Depuis le 31 décembre 2025, la recommandation 2024-R-03 de l'ACPR encadre le recueil d'informations qui fonde votre devoir de conseil. Voici la trame de découverte qui résiste à un contrôle, du socle commun à tous les produits jusqu'au conseil dans la durée.

L'équipe Parcours Assurance Publié le 2 septembre 2026
Illustration : un professionnel de l'assurance déroule une trame de découverte client, symbolisée par un questionnaire dont chaque rubrique est validée

Que doit contenir une découverte client conforme ?

Une découverte client conforme repose sur quatre informations exigées pour tout produit d'assurance : la situation personnelle du souscripteur, les exigences et les besoins qu'il exprime, l'étendue et le niveau de couverture qu'il souhaite, et les contrats qu'il détient déjà. Ces quatre blocs sont énumérés par la recommandation 2024-R-03 de l'Autorité de contrôle prudentiel et de résolution, entrée en application le 31 décembre 2025. Pour un contrat de capitalisation ou d'assurance vie, sept catégories d'informations patrimoniales et financières s'y ajoutent. Le conseil doit ensuite être motivé par écrit sur support durable, et l'ensemble conservé pendant toute la durée du contrat.

Le point que la plupart des cabinets manquent n'est pas la liste des questions : c'est la preuve. Un dossier qui contient le résultat du conseil sans les raisons qui l'ont motivé ne vaut rien en contrôle. Un questionnaire rempli à moitié, avec des réponses qui se contredisent et que personne n'a relevées, non plus. La découverte n'est pas un formulaire à faire signer, c'est un raisonnement à documenter.

Ce que la recommandation 2024-R-03 a changé au 31 décembre 2025

La recommandation 2024-R-03 du 21 novembre 2024 remplace la recommandation 2013-R-01 du 8 janvier 2013, modifiée le 21 février 2020, à compter du 31 décembre 2025. Elle porte sur le recueil des informations relatives au client pour l'exercice du devoir de conseil et la fourniture d'un service de recommandation personnalisée en assurance.

Le changement de périmètre est le point à retenir.

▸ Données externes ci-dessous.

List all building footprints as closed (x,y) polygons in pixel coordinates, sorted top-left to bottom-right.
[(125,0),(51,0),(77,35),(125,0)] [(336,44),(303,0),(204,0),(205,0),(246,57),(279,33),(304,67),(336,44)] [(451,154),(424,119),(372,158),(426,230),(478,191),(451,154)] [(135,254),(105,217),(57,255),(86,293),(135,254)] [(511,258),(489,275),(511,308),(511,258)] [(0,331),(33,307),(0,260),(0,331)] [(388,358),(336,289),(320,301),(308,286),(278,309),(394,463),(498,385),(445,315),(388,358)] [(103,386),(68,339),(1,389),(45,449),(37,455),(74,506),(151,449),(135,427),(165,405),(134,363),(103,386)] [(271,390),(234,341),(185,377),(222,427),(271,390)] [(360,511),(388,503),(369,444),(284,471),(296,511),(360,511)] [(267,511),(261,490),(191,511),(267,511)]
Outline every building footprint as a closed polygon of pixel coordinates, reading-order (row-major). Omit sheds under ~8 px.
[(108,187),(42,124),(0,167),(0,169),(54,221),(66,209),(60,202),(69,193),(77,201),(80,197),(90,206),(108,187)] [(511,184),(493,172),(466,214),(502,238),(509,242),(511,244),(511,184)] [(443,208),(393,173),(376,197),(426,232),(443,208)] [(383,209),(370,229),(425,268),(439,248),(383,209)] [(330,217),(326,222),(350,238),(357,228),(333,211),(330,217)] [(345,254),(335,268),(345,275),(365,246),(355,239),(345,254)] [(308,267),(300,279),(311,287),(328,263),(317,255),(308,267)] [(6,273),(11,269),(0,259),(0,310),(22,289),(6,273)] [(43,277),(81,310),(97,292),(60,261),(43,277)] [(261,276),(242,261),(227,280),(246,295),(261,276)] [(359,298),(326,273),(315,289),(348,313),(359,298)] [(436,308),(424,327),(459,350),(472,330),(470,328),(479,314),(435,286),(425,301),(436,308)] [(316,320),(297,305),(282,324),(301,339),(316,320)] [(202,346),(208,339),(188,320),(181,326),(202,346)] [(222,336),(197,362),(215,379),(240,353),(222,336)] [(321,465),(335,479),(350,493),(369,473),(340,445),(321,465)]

Le texte de 2013 était centré sur l'assurance vie ; celui de 2024 vise l'ensemble des produits d'assurance individuels et collectifs, dommages et prévoyance compris. Il s'adresse à tous les distributeurs au sens de l'article L. 511-1 III du code des assurances, y compris ceux qui opèrent en libre prestation de services ou en libre établissement. Restent hors champ les grands risques de l'article L. 111-6, les contrats collectifs à adhésion obligatoire et les contrats souscrits par un employeur au bénéfice de ses salariés.

Autrement dit, si vous distribuez de la multirisque habitation, de l'auto ou de la prévoyance individuelle, vous êtes concerné au même titre qu'un conseiller en gestion de patrimoine. C'est une rupture pour beaucoup de cabinets IARD, qui considéraient jusqu'ici la formalisation du conseil comme une contrainte propre à l'épargne.

Le socle commun : quatre informations sur tout produit

Quel que soit le contrat proposé, l'ACPR attend le recueil de la situation personnelle du souscripteur ou de l'adhérent éventuel, de ses exigences et de ses besoins exprimés, de l'étendue et du niveau de couverture souhaités, et des contrats d'assurance qu'il détient déjà. Ce dernier point est le plus souvent oublié, alors qu'il porte une bonne pratique explicite : « attirer l'attention du souscripteur ou de l'adhérent éventuel sur le risque de cumul d'assurance lié à la détention préalable d'un contrat couvrant au moins en partie les mêmes risques ».

Le cumul est un angle mort commercial autant que réglementaire. Un client déjà couvert par la garantie accidents de la vie de son contrat bancaire, par l'assistance de sa carte ou par une prévoyance collective d'entreprise n'a pas besoin d'une seconde couverture sur le même risque. Signaler ce doublon renforce votre position de conseil et ouvre la conversation sur les risques réellement découverts : c'est exactement le mécanisme que nous décrivons dans notre article sur les leviers de vente croisée, à ceci près que le régulateur en fait désormais une obligation et non plus une bonne manière.

Une seconde bonne pratique, souvent négligée parce qu'elle paraît anodine : informer le client que ce recueil est effectué dans son intérêt et qu'il a pour finalité un conseil approprié. Une phrase d'introduction en début d'entretien suffit, à condition qu'elle figure aussi dans le compte rendu écrit.

Capitalisation et assurance vie : sept blocs d'informations

Pour les contrats comportant une valeur de rachat ou de transfert, la recommandation détaille en annexe les catégories à couvrir. La situation familiale : identité, résidence fiscale, régime matrimonial, identité, âge et nombre des personnes à charge. La situation financière : revenus, y compris ceux du conjoint ou du partenaire de PACS, dépenses courantes actuelles et futures, capacité d'épargne. La situation professionnelle du client et de son conjoint. Les connaissances et l'expérience financières, appréciées par la détention présente ou passée de produits d'épargne et leur mode de gestion.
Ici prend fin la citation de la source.